深紅の鮮血と漆黒の闇に彩られた館

名作、人気のある作品から評価せず、私自身の独断と偏見で面白かったホラー映画を選んで、ランキング化しました。知名度が低いホラー映画がいくつかありますので、ホラー映画に飽きた方も参考にして選んでみてください。

【特集】見たことを後悔するホラー映画 スペイン編

【スペインのホラー映画の特徴】
暗く陰惨な映像美とエンターテイメント性を両立させつつ、歴史的悲劇や家族愛を描いているのが特徴。また、ミステリー映画並みに練られた脚本や恐ろしくも切ない雰囲気の演出もスパニッシュホラーの特筆すべき点でもある。スペインではキリスト教を信じている人が多いせいか、悪魔払いを題材にしたホラー映画も多いようだ。

No. 1 REC/レック

【ジャンル】
モキュメンタリー/サバイバル/ゾンビ/悪魔
【公開年】
2007年
【製作国】
スペイン
【上映時間】
78分
【監督】
ジャウマ・バラゲロ
パコ・プラサ
【出演者】
マヌエラ・ベラスコ
フェラン・テラッサ
ホルヘ・ヤマン・セラーノ
カルロス・ラサルテ
【ストーリー】
ドキュメンタリー番組を制作中のレポーターのアンヘラは、通報を受けた消防隊に同行して殺人事件が発生したアパートを訪れるが、そこで想像を絶する恐怖に遭遇する。

- [データ抜粋]:
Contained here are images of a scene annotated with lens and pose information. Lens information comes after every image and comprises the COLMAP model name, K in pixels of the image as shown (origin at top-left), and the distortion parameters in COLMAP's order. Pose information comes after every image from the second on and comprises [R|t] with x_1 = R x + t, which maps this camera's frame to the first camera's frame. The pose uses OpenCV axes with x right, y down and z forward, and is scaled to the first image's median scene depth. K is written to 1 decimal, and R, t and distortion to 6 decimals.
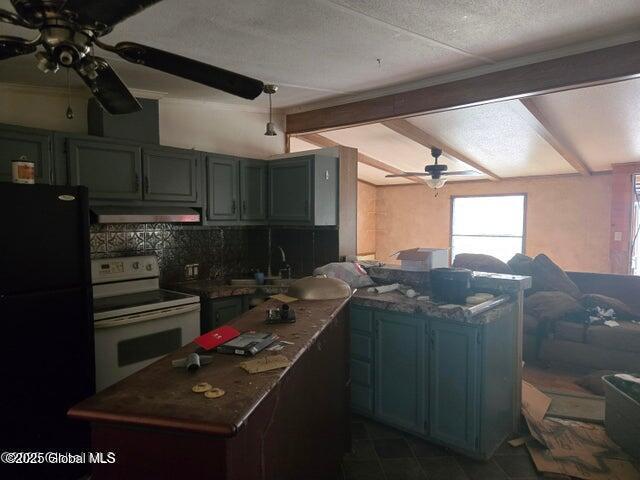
lens RADIAL K [[436.7, 0, 320.5], [0, 436.7, 240.5], [0, 0, 1]] dist [0.040788, -0.007158]
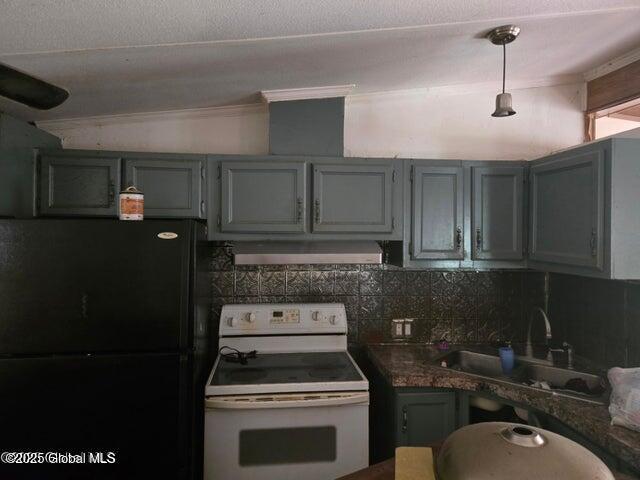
lens RADIAL K [[436.7, 0, 310.0], [0, 436.7, 229.1], [0, 0, 1]] dist [0.040788, -0.007158]
pose [[0.713501, 0.000907, -0.700654, 0.106204], [-0.044201, 0.998066, -0.043718, -0.059706], [0.699259, 0.062162, 0.712161, 0.434737]]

- [作業指示]:
1. 提示テキストの内容を2文で要約してください。
2. 提示テキストのうち、「深紅の鮮血と漆黒の闇に彩られた館」から「したホラー映画も多いようだ。」までの部分を、両端を含めて一字一句変えずに返してください。

- [問題の解答]:
1. 提示テキストは、筆者が独断と偏見で面白かったホラー映画を選んだランキングのうち、スペインのホラー映画の特集であり、暗く陰惨な映像美とエンターテイメント性を両立させつつ歴史的悲劇や家族愛を描く点をその特徴として挙げています。第1位は2007年公開のスペイン映画『REC/レック』で、ドキュメンタリー番組を制作中のレポーターのアンヘラが、通報を受けた消防隊に同行して殺人事件が発生したアパートを訪れ、想像を絶する恐怖に遭遇する物語です。

2.
深紅の鮮血と漆黒の闇に彩られた館

名作、人気のある作品から評価せず、私自身の独断と偏見で面白かったホラー映画を選んで、ランキング化しました。知名度が低いホラー映画がいくつかありますので、ホラー映画に飽きた方も参考にして選んでみてください。

【特集】見たことを後悔するホラー映画 スペイン編

【スペインのホラー映画の特徴】
暗く陰惨な映像美とエンターテイメント性を両立させつつ、歴史的悲劇や家族愛を描いているのが特徴。また、ミステリー映画並みに練られた脚本や恐ろしくも切ない雰囲気の演出もスパニッシュホラーの特筆すべき点でもある。スペインではキリスト教を信じている人が多いせいか、悪魔払いを題材にしたホラー映画も多いようだ。